Given entries

* * *

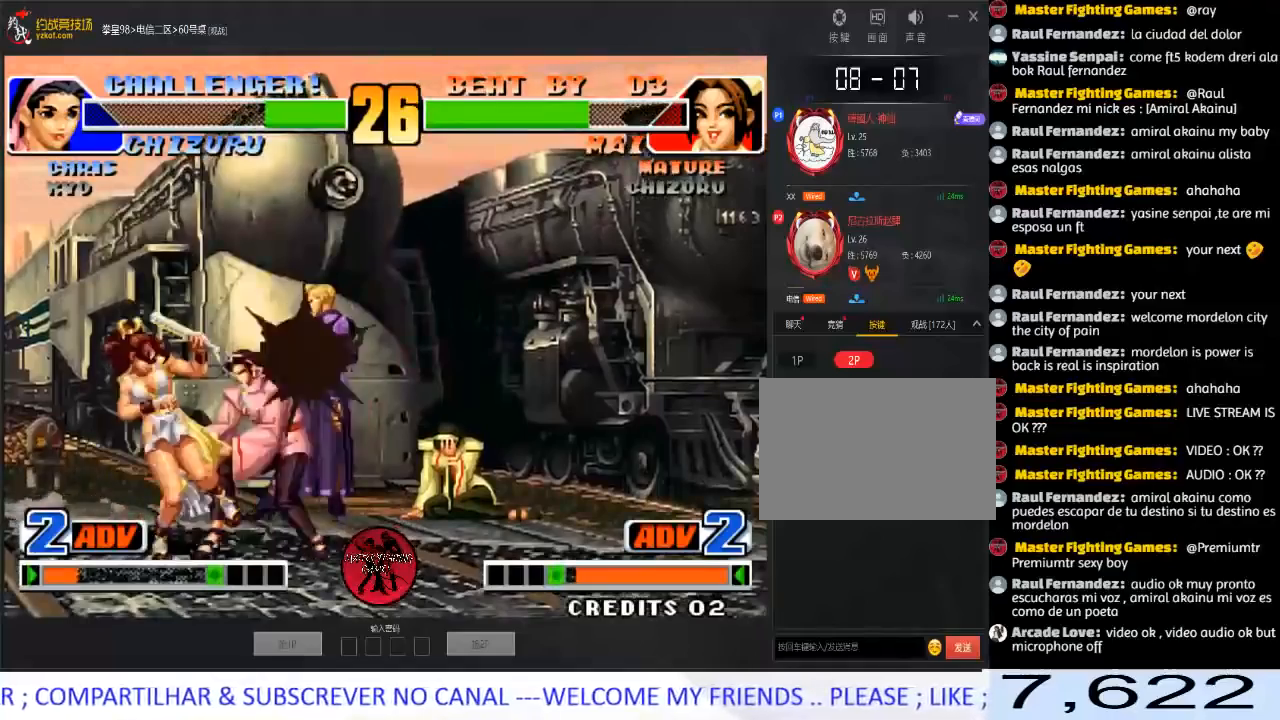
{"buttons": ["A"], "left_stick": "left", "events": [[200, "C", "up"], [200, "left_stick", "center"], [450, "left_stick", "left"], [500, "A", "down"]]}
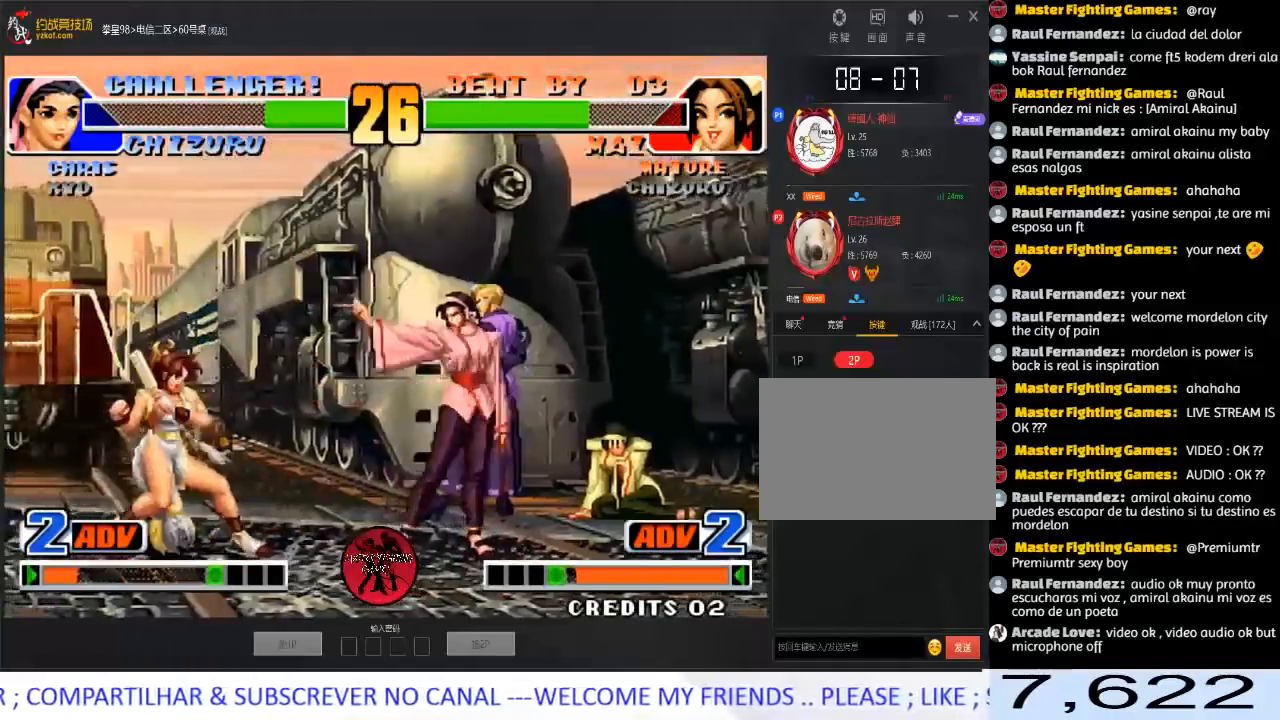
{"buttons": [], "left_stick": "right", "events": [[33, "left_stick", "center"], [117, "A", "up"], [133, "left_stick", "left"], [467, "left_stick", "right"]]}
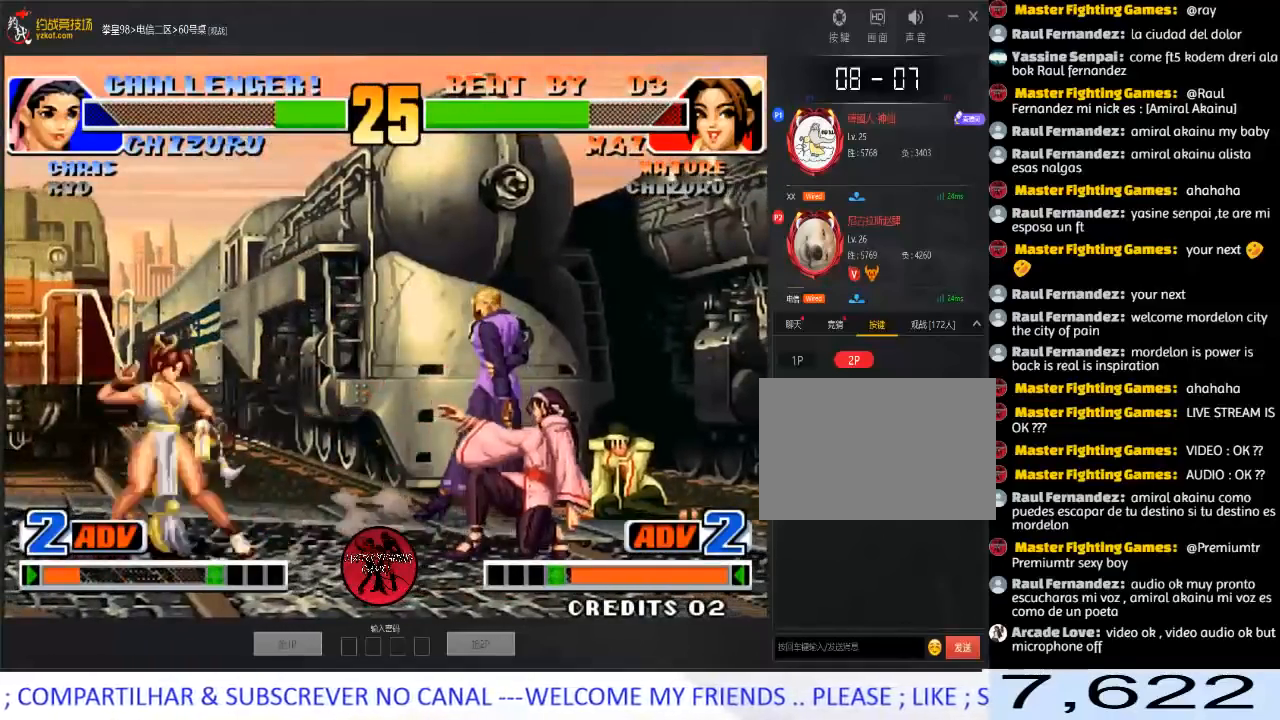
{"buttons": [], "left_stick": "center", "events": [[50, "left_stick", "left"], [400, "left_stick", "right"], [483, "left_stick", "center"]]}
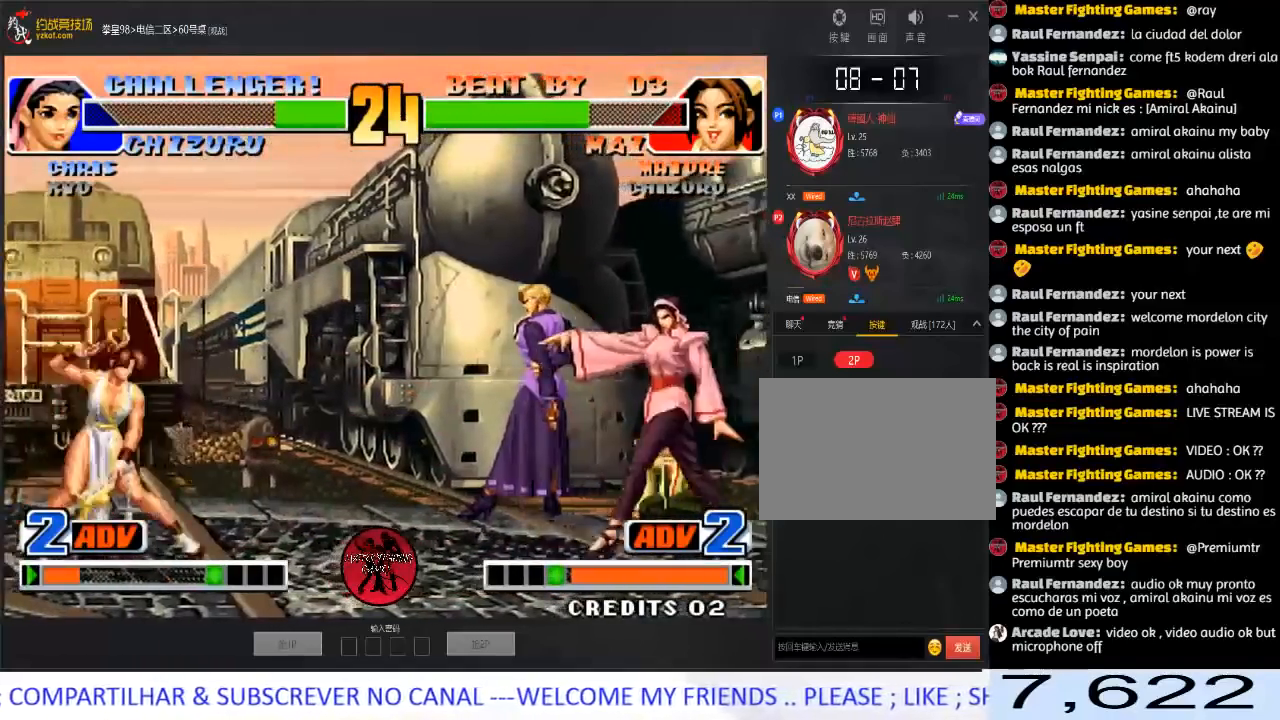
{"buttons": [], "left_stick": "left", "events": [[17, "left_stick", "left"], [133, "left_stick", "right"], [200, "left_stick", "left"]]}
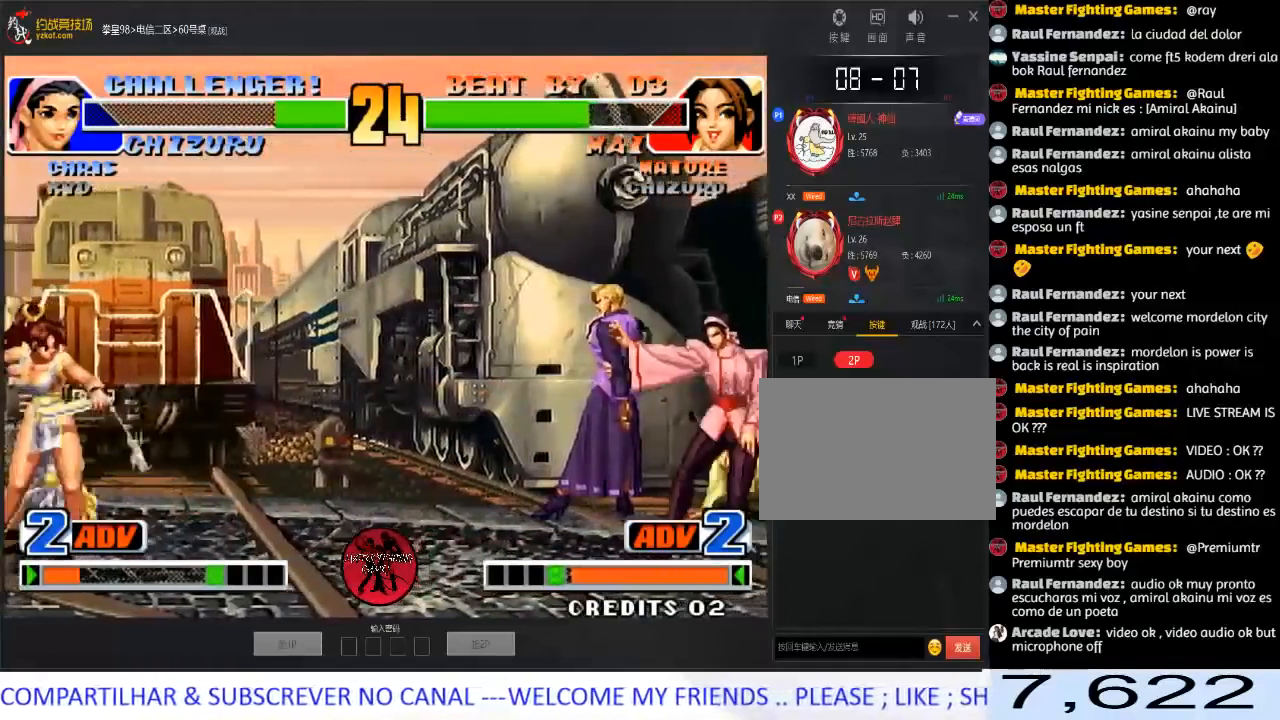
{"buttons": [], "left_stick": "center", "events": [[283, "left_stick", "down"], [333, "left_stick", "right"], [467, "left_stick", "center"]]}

* * *

Task details
Which lines above include the word "center"? Show each one.

Reply to the exercise
{"buttons": ["A"], "left_stick": "left", "events": [[200, "C", "up"], [200, "left_stick", "center"], [450, "left_stick", "left"], [500, "A", "down"]]}
{"buttons": [], "left_stick": "right", "events": [[33, "left_stick", "center"], [117, "A", "up"], [133, "left_stick", "left"], [467, "left_stick", "right"]]}
{"buttons": [], "left_stick": "center", "events": [[50, "left_stick", "left"], [400, "left_stick", "right"], [483, "left_stick", "center"]]}
{"buttons": [], "left_stick": "center", "events": [[283, "left_stick", "down"], [333, "left_stick", "right"], [467, "left_stick", "center"]]}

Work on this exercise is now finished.